Tuesday, August 19, 2008

SCOTLAND is to blame for the notion that the Israelites built the Pyramids?
But even when human agency behind the pyramids is acknowledged, the credit for them is disputed. The most famous alternative theory is that Israelite slaves built these colossal structures. The late Israeli prime minister, Menachem Begin, stirred up a furore in Egypt when he claimed, prior to arriving for the first official visit by an Israeli leader to Cairo, that his ancestors built the pyramids.

Of course, no archaeologist takes this theory seriously, since the pyramids were already pretty ancient when the Israelites are presumed to have been in Egypt and it is now generally accepted that slaves did not work on the project.

There is also no biblical evidence that the Israelites worked on the pyramids. Baruch Brandel, the director of the Israel antiquities authority library, notes that: "The Torah only mentions that the Israelites built Pithom and Ramses during the new kingdom period."

So, where does this legend come from? Scotland, actually. Charles Piazzi Smyth believed that the mysterious Hyksos – who may have invaded, or simply migrated, to Egypt nearly a millennium after the pyramids were built – were the Hebrew people, and that they built the Great Pyramid.

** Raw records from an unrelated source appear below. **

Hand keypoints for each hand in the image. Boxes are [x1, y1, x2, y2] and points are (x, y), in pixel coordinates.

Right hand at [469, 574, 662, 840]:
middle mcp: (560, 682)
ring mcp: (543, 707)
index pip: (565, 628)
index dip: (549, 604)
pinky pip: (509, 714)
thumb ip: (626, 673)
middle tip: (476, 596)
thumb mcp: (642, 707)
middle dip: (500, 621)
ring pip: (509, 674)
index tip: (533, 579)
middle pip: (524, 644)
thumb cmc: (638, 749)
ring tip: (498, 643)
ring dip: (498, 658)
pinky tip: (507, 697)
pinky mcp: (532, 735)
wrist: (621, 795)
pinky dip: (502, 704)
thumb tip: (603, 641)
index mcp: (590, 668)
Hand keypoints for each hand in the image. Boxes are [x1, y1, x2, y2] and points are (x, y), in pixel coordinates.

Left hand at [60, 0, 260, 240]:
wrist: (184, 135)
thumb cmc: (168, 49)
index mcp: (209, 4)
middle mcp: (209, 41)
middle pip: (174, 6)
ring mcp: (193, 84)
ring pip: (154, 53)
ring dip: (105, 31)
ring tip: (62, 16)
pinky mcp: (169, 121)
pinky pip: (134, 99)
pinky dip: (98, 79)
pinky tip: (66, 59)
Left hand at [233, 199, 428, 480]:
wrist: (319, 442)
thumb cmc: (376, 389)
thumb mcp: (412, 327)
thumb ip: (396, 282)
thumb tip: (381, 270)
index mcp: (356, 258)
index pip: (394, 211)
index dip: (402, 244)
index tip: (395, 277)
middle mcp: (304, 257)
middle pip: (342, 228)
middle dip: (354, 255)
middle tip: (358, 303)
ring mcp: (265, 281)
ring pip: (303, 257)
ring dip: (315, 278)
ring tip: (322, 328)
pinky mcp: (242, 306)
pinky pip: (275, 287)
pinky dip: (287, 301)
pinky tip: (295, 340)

Some Jews began to subscribe to this far-fetched theory to draw pride amid discrimination, just as the 19th century Afrocentric movement in the US extended the period of Kushite (modern-day Nubian) rule for two centuries during the third intermediate period to all of Egyptian history in order to claim that ancient Egypt was "black African".
Actually, Josephus came up with the idea long before Smyth. And unfortunately it still turns up in Egypt.